## [What to work on]
Replace every "LDCs" with "least developed countries" in the text of the material below, keeping everything else the same. Leave the pictures out of your answer.

## [Data for review]

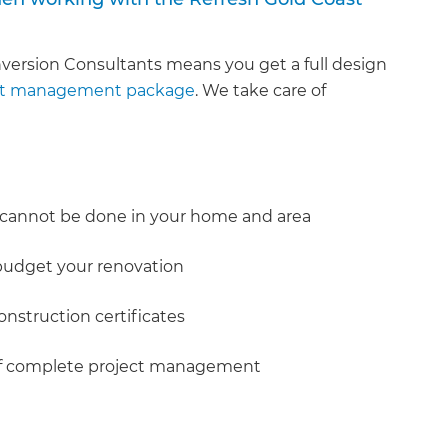
version Consultants means you get a full design
ct management package
. We take care of
 cannot be done in your home and area
 budget your renovation
onstruction certificates
e of complete project management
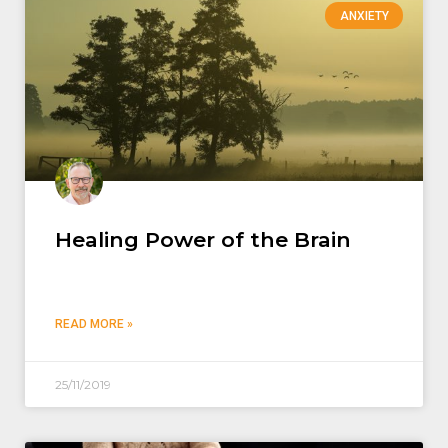
ANXIETY
Healing Power of the Brain
READ MORE »
25/11/2019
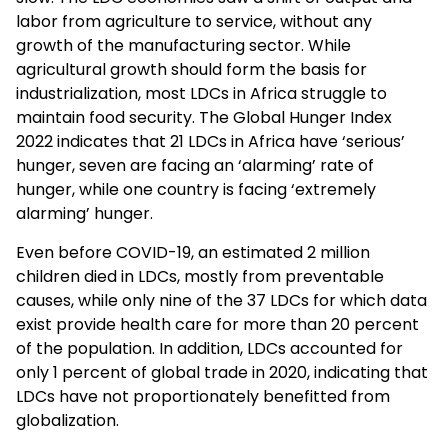
labor from agriculture to service, without any
growth of the manufacturing sector. While
agricultural growth should form the basis for
industrialization, most LDCs in Africa struggle to
maintain food security. The Global Hunger Index
2022 indicates that 21 LDCs in Africa have ‘serious’
hunger, seven are facing an ‘alarming’ rate of
hunger, while one country is facing ‘extremely
alarming’ hunger.
Even before COVID-19, an estimated 2 million
children died in LDCs, mostly from preventable
causes, while only nine of the 37 LDCs for which data
exist provide health care for more than 20 percent
of the population. In addition, LDCs accounted for
only 1 percent of global trade in 2020, indicating that
LDCs have not proportionately benefitted from
globalization.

## [Exercise solution]
version Consultants means you get a full design
ct management package
. We take care of
 cannot be done in your home and area
 budget your renovation
onstruction certificates
e of complete project management
ANXIETY
Healing Power of the Brain
READ MORE »
25/11/2019
labor from agriculture to service, without any
growth of the manufacturing sector. While
agricultural growth should form the basis for
industrialization, most least developed countries in Africa struggle to
maintain food security. The Global Hunger Index
2022 indicates that 21 least developed countries in Africa have ‘serious’
hunger, seven are facing an ‘alarming’ rate of
hunger, while one country is facing ‘extremely
alarming’ hunger.
Even before COVID-19, an estimated 2 million
children died in least developed countries, mostly from preventable
causes, while only nine of the 37 least developed countries for which data
exist provide health care for more than 20 percent
of the population. In addition, least developed countries accounted for
only 1 percent of global trade in 2020, indicating that
least developed countries have not proportionately benefitted from
globalization.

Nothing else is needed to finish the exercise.